*WHAT YOU NEED TO DO*. Copy the listing verbatim from the line containing "для оставления продтоваров: перед дверью" through the line containing "покупателя с курьером, является соблюдением", both of those lines included, and copy nothing else.

____________

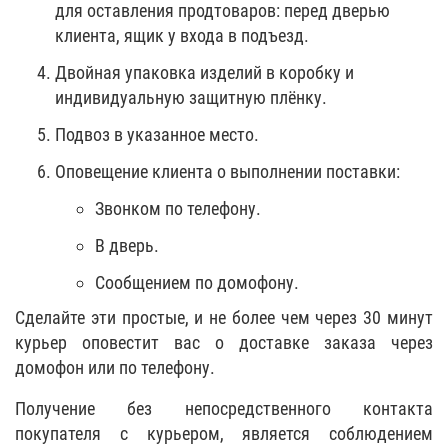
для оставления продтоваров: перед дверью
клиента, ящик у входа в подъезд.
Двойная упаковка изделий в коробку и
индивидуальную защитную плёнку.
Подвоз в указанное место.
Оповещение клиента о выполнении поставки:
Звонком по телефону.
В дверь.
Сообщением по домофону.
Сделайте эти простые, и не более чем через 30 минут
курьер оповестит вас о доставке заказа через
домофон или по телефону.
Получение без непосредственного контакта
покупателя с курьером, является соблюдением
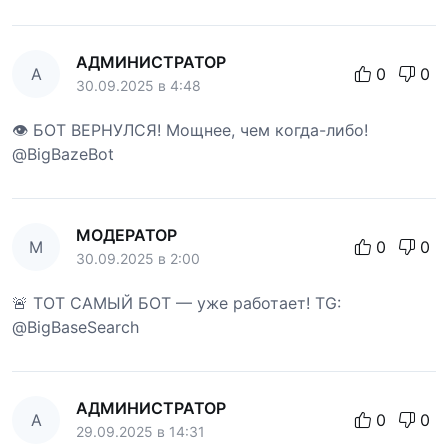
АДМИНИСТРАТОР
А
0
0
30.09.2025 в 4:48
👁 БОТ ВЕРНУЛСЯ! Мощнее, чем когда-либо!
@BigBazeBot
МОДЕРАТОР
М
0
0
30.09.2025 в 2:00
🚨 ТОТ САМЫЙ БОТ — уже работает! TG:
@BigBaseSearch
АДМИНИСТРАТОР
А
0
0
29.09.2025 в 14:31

____________

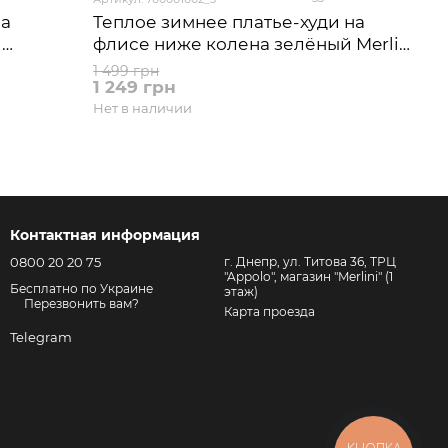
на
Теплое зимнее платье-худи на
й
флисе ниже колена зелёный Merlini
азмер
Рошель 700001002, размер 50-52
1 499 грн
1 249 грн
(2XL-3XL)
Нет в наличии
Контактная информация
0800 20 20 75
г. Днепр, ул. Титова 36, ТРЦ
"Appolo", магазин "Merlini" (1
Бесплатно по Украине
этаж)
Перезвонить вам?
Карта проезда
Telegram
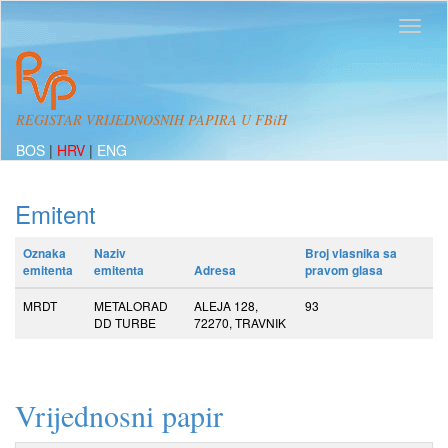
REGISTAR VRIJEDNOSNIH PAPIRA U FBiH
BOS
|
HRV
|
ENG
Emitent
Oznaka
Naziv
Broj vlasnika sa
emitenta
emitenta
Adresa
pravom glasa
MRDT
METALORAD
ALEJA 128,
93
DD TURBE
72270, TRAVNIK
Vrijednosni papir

____________

*ANSWER SPACE*.
для оставления продтоваров: перед дверью
клиента, ящик у входа в подъезд.
Двойная упаковка изделий в коробку и
индивидуальную защитную плёнку.
Подвоз в указанное место.
Оповещение клиента о выполнении поставки:
Звонком по телефону.
В дверь.
Сообщением по домофону.
Сделайте эти простые, и не более чем через 30 минут
курьер оповестит вас о доставке заказа через
домофон или по телефону.
Получение без непосредственного контакта
покупателя с курьером, является соблюдением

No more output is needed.